It would be ‘folly’ to cancel next year’s GCSEs and A-levels without a well-planned and tested alternative, writes Ed Elliott, head of the Perse School
A-level and GCSE results days in 2020 were strange affairs. In some ways there was much to celebrate – record breaking results, and also victory for teachers and students who had campaigned against the algorithm that used past exam achievements to determine current candidate results.
And with such good results, record numbers of students were able to progress to their first choice universities. So 2020 looks like an attainment success story. Despite the national lockdown, school closures, weaknesses in remote teaching and learning and all the anxieties associated with a pandemic, the class of 2020 achieved better results than any previous year group.
Yet when I was congratulating the class of 2020 on “their” achievements students questioned my use of the possessive pronoun. Many felt the 2020 results were not “theirs”, for they had been given no voice in the decision to cancel public exams and replace with centre assessed grades (CAGs).
This was something that politicians, regulators and teachers had done to students, and they resented their lack of agency in the process. Students felt they had been denied the opportunity to prove themselves, and like sportsmen and women training for an event that is then cancelled, there was a sense of loss and anti-climax.
“The importance of external verification for adolescent self-confidence and wellbeing should not be under-estimated.”
For many students, public exams are an important external and objective verification of their abilities. Yes, students respect their teachers but they know that teachers look kindly on their own pupils, (something borne out by the inflated 2020 CAGs), and they crave the independent validation of the public exam system. Insecurity is a common teenage trait, and the importance of external verification for adolescent self-confidence and wellbeing should not be under-estimated.
Many in the class of 2020 are luke warm about their record breaking results. They know that with no national standardisation process, variations in centre generosity skewed results. Candidates of the same ability got different grades depending on where their centre was on a spectrum that ran from “optimistic most likely grade” with no reference to centre prior performance to “realistic most likely grade” moderated down by centre prior performance.
The latter remains one of the big injustices of the 2020 results, because some centres, following Ofqual and professional body advice, used their historic average results to shape their 2020 predictions. In effect these centres were using their own algorithm to moderate CAGs. However, as this was part of the CAG process it was not undone by the subsequent Department for Education decision to scrap the Ofqual algorithm because it was not fair to use past candidates’ performance to determine current candidates’ results.

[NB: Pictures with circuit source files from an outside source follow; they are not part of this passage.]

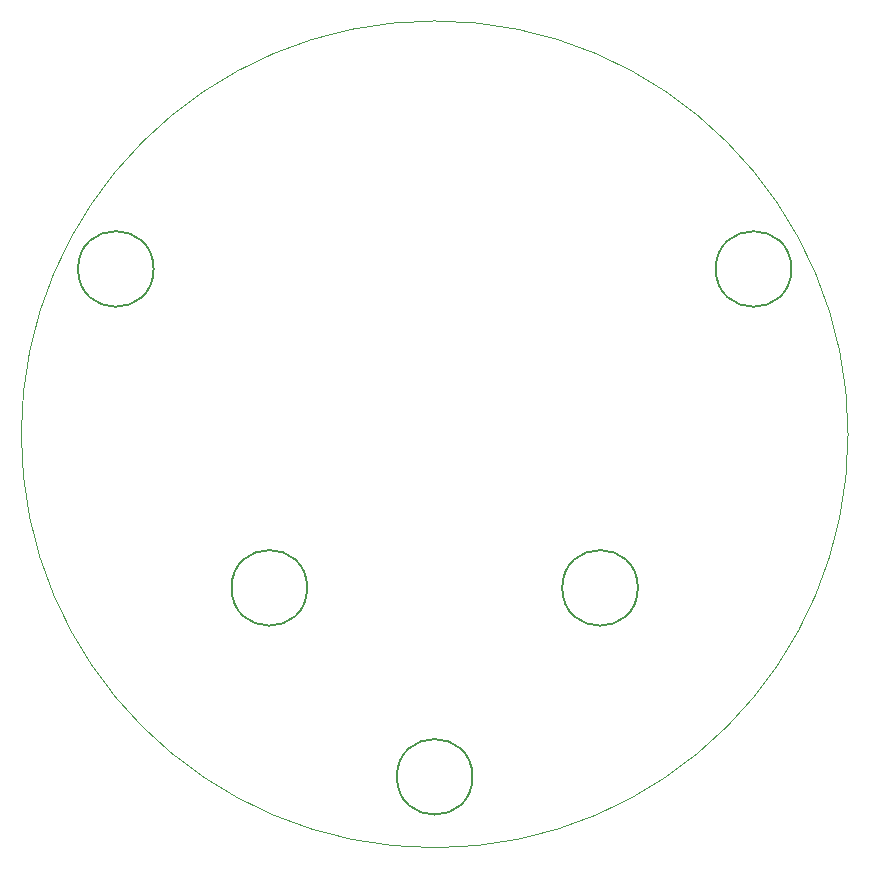
<source format=gbr>
%TF.GenerationSoftware,KiCad,Pcbnew,(7.0.0-0)*%
%TF.CreationDate,2023-03-07T01:41:50-06:00*%
%TF.ProjectId,RP2040_minimal,52503230-3430-45f6-9d69-6e696d616c2e,REV1*%
%TF.SameCoordinates,Original*%
%TF.FileFunction,Other,Comment*%
%FSLAX46Y46*%
G04 Gerber Fmt 4.6, Leading zero omitted, Abs format (unit mm)*
G04 Created by KiCad (PCBNEW (7.0.0-0)) date 2023-03-07 01:41:50*
%MOMM*%
%LPD*%
G01*
G04 APERTURE LIST*
%ADD10C,0.100000*%
%ADD11C,0.150000*%
G04 APERTURE END LIST*
D10*
X35000000Y0D02*
G75*
G03*
X35000000Y0I-35000000J0D01*
G01*
D11*
%TO.C,H3*%
X3200000Y-29000000D02*
G75*
G03*
X3200000Y-29000000I-3200000J0D01*
G01*
%TO.C,H2*%
X-23800000Y14000000D02*
G75*
G03*
X-23800000Y14000000I-3200000J0D01*
G01*
%TO.C,REF\u002A\u002A*%
X-10800000Y-13000000D02*
G75*
G03*
X-10800000Y-13000000I-3200000J0D01*
G01*
%TO.C,H1*%
X30200000Y14000000D02*
G75*
G03*
X30200000Y14000000I-3200000J0D01*
G01*
%TO.C,REF\u002A\u002A*%
X17200000Y-13000000D02*
G75*
G03*
X17200000Y-13000000I-3200000J0D01*
G01*
%TD*%
M02*

</source>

Whilst the headline statistics might suggest 2020 was a year of incredible educational achievements in the face of pandemic adversity, it was also a case study in how not to do things.
This decision to cancel public exams was taken with good intents, but without a clear idea of what would replace them. Trying to develop a new national assessment method at speed during a pandemic, and when the main players had other demands on their time and energy was always going to be problematic.
The mutant algorithm ‘mutated’ because too much was expected too quickly of Ofqual and the Exam Boards with too little critical review from those representing students, school, universities and employers. Fair assessment processes that deliver reliable outcomes take years, not months, to build. Late changes introduce uncertainty for students and teachers, and additional risks that can undermine the validity of qualifications and the fairness of results.
“There doesn’t appear to be any well prepared assessment plan B ready to go in the event that public exams are cancelled.”
I hope that we can learn some lessons from 2020, so that the class of 2021 have a better, fairer, nationally standardised, assessment experience. Whilst some educational commentators are highlighting lost teaching and learning time, and calling for 2021 public exams to be cancelled as a means to address educational inequality, I favour sticking with tried and tested GCSEs and ‘A’ levels but modifying them so they deliver fair outcomes.
Whilst it may be tempting to cancel public exams, it would be folly to do so without a well-planned and tested alternative. There doesn’t appear to be any such well prepared assessment plan B ready to go in the event that public exams are cancelled. Indeed the worry must be that March 2021 becomes a re-run of March 2020 with government cancelling a known and established assessment system to replace it with an uncertain concept defined by an imperfect process.
With vaccines and better weather likely to lead to an improving Covid situation in Spring 2021 public exams should be logistically possible. For those who have been disadvantaged by Covid, modifications to the existing ‘A’ level and GCSE systems such as reduced content and enhanced Special Consideration, may be the least worst way forward.The “Known Knowns” of nationally standardised public exams, are more attractive than the “Unknown Unknowns” of any yet to be devised alternative. But most importantly I end where I started with the students. In 2021 they should be given agency, and a chance to determine their own grade outcomes by sitting the public exams they have spent years preparing for.